After my reaction to Michael Price, cazab wrote to remind me that “. . . regarding Garlaschelli, Fanti and Heimburger have recently published a ‘Letter to the Editor’ in the Journal of Imaging Science and Technology.”
It is in the March/April issue of JIST. It is a three page letter with twenty referenced documents and several images. You may want to obtain a copy: Fanti G., Heimburger T., "Letter to the Editor Comments on ‘Life-Size Reproduction of the Shroud of Turin and Its Image’ by L. Garlaschelli", Journal of Imaging Science and Technology, Vol. 55, 2, March/April 2011, pp. 020102-(3). JIST charges $20.00 if you are not a subscriber.
Garlaschelli failed: The reason is simple. Garlaschelli only considered some of the shroud’s image attributes and included some serious factual errors:
[A] misunderstanding arises which seems due to the fact that Garlaschelli considered only some aspects of the TS image but not all. Particularly, Garlaschelli does not consider the important facts detected through the microscope on the TS as . . . For these reasons the present authors do not agree with Garlaschelli’s conclusions which state, “The most likely explanation, in our opinion, is that the image, as it can be seen today, is a chemical etching of the cellulose of the linen fibers.” First of all . . . the cellulose of the TS fibers is not colored; the color does not penetrate into the fiber but it is found only as a 0.2-micron-thick thin layer at the surface of the fiber. Second etching colors the whole cellulose of a linen fiber, and it is for this reason that . . . etching seems not to be a reliable hypothesis for the explanation of the body image formation on the TS.

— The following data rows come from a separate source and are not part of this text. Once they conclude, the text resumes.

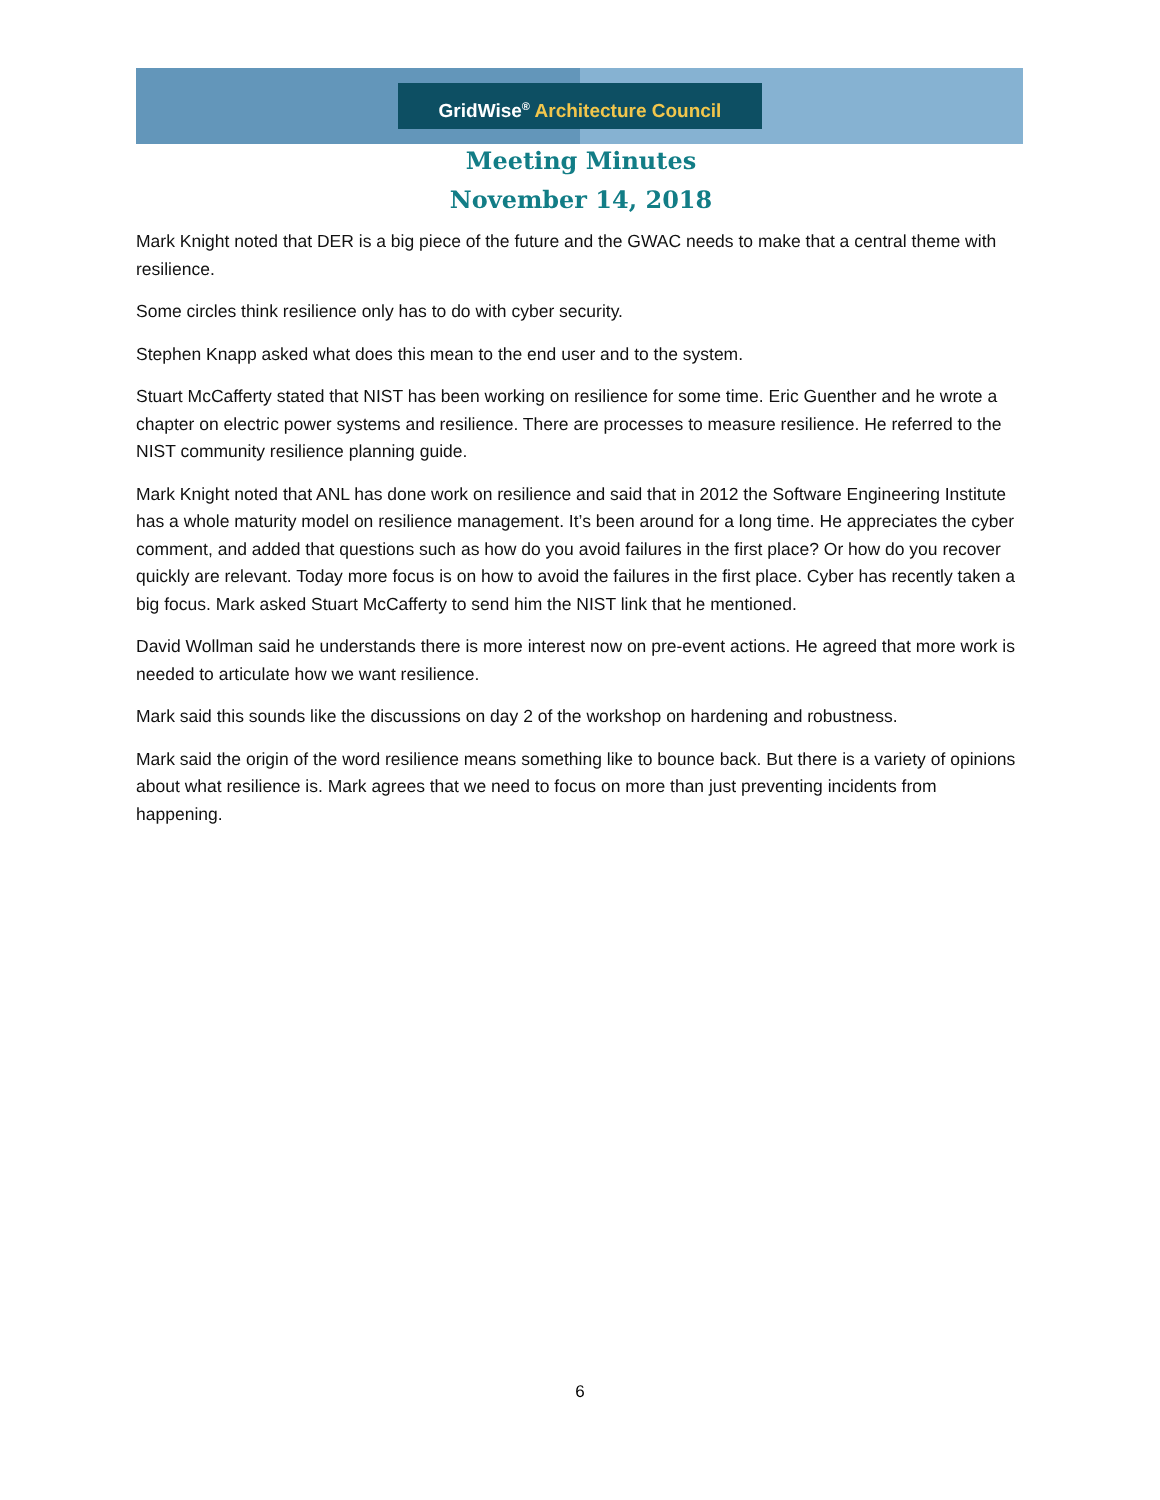GridWise<sup>®</sup> Architecture Council
Meeting Minutes
November 14, 2018
Mark Knight noted that DER is a big piece of the future and the GWAC needs to make that a central theme with resilience.
Some circles think resilience only has to do with cyber security.
Stephen Knapp asked what does this mean to the end user and to the system.
Stuart McCafferty stated that NIST has been working on resilience for some time. Eric Guenther and he wrote a chapter on electric power systems and resilience. There are processes to measure resilience. He referred to the NIST community resilience planning guide.
Mark Knight noted that ANL has done work on resilience and said that in 2012 the Software Engineering Institute has a whole maturity model on resilience management. It’s been around for a long time. He appreciates the cyber comment, and added that questions such as how do you avoid failures in the first place? Or how do you recover quickly are relevant. Today more focus is on how to avoid the failures in the first place. Cyber has recently taken a big focus. Mark asked Stuart McCafferty to send him the NIST link that he mentioned.
David Wollman said he understands there is more interest now on pre-event actions. He agreed that more work is needed to articulate how we want resilience.
Mark said this sounds like the discussions on day 2 of the workshop on hardening and robustness.
Mark said the origin of the word resilience means something like to bounce back. But there is a variety of opinions about what resilience is. Mark agrees that we need to focus on more than just preventing incidents from happening.
6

The letter goes on to correct several factual errors in Garlaschelli’s paper. Among them, these two:
1. “[In 1973] …Standard forensic (both chemical and microscopic) tests for blood were all negative; instead, particles of a red pigment, …were found.” It should be stated that, according to the final report itself, these tests were “not positive” but not “negative” in the sense that no definitive proof could be given because of the lack of solubility of the red material. A few years later instead, during the STURP examinations, the blood was found to be real human blood by about 15 tests including spectroscopy, microchemistry, and immunology.
3. Regarding the C14 dating, “…the linen used to make the Shroud had been harvested somewhere between 1260 and 1390 C.E.10” Garlaschelli should also consider a more recent result11 that put in discussion, from a statistical point of view the results published in Ref. 10, as well as the published papers showing strong anomalies in the C14 dated “corner.”
Near the end of the three page letter, Fanti and Heimburger make these important points:
Finally, the proven fact that there is no image color under the blood stains on the TS, which demonstrated that the blood was first on the linen and prevented the formation of the image in those areas, remains very difficult to understand in any hypothesis involving a forger (including Garlaschelli’s hypothesis).
Incidentally, from Garlaschelli himself (personal email to the second author), there is, as expected, no fluorescent halo around his “blood stains” made of pigments, contrary to the serum haloes present on the TS.
We therefore conclude that the TS image was not produced by the technique proposed by Garlaschelli and still remains not reproducible.